An exact copy of every line from the one holding "EXPECTED PHOTO BUCKSON ROBIN MOVE: 5 -> 0" to the end of the entries below is required; leave the pictures out.
───
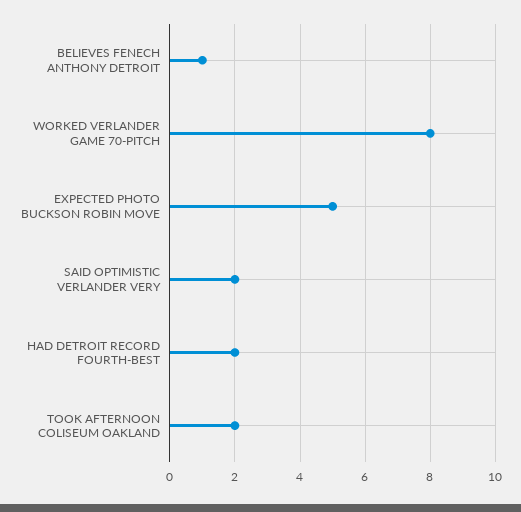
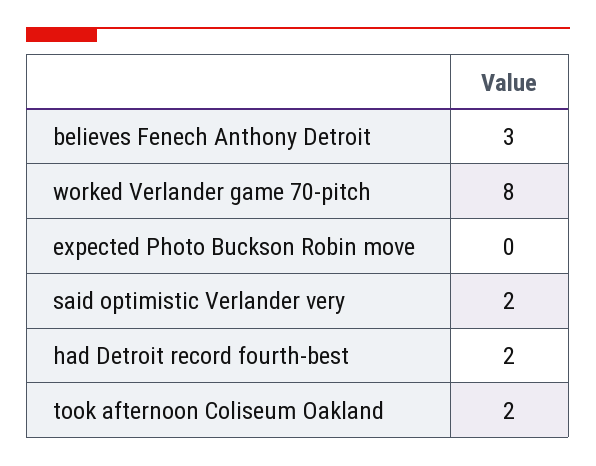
BELIEVES FENECH ANTHONY DETROIT: 1 -> 3
EXPECTED PHOTO BUCKSON ROBIN MOVE: 5 -> 0

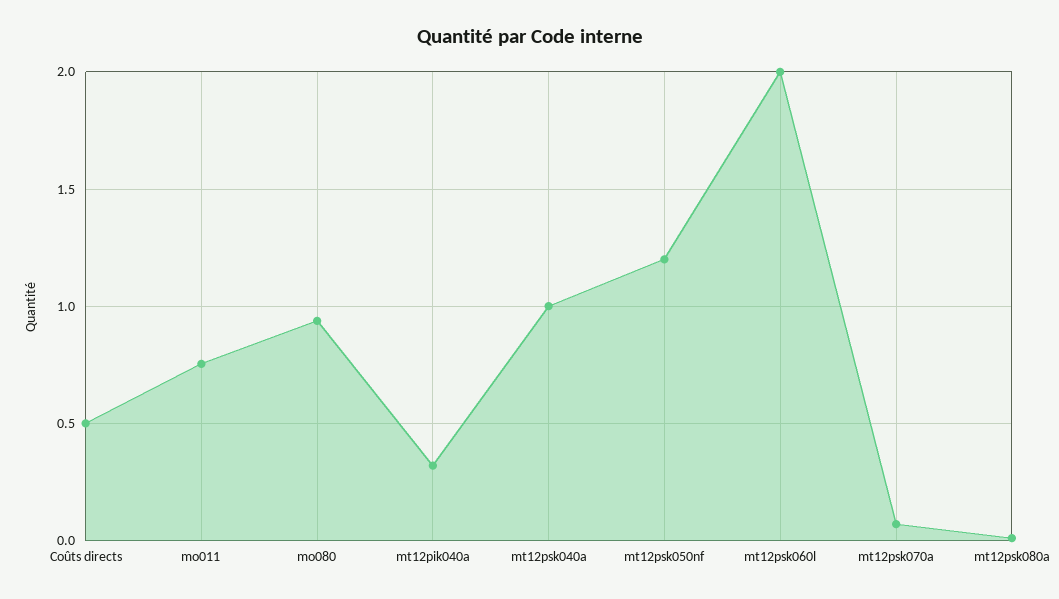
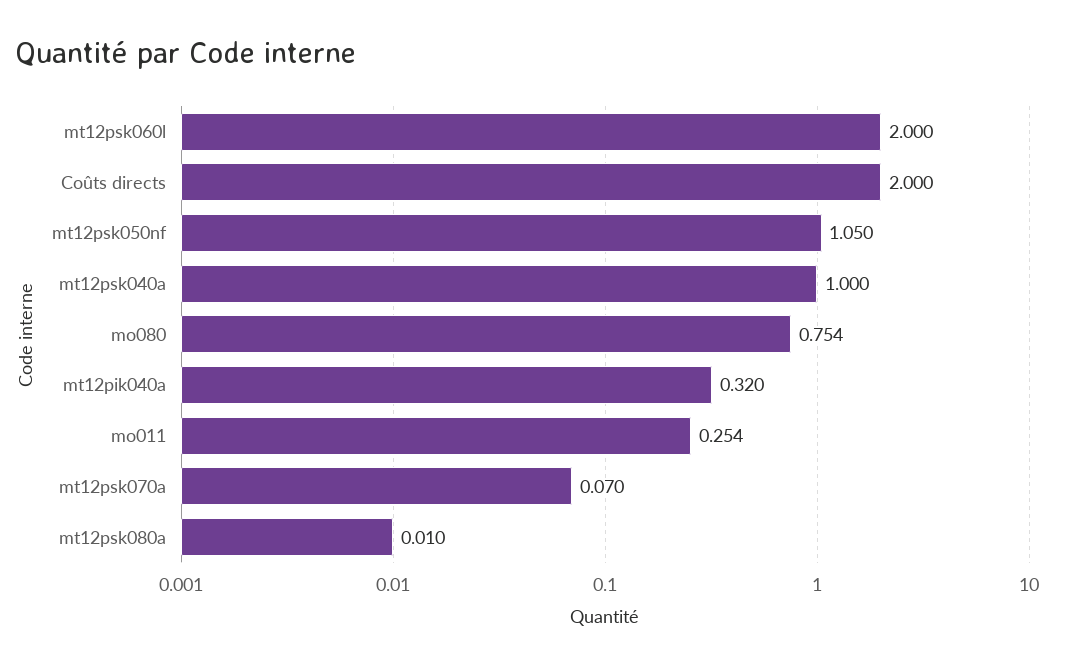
Coûts directs: 0.5 -> 2
mo011: 0.75 -> 0.254
mo080: 0.95 -> 0.754
mt12psk050nf: 1.2 -> 1.05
───
**Answer to the problem:**
EXPECTED PHOTO BUCKSON ROBIN MOVE: 5 -> 0

Coûts directs: 0.5 -> 2
mo011: 0.75 -> 0.254
mo080: 0.95 -> 0.754
mt12psk050nf: 1.2 -> 1.05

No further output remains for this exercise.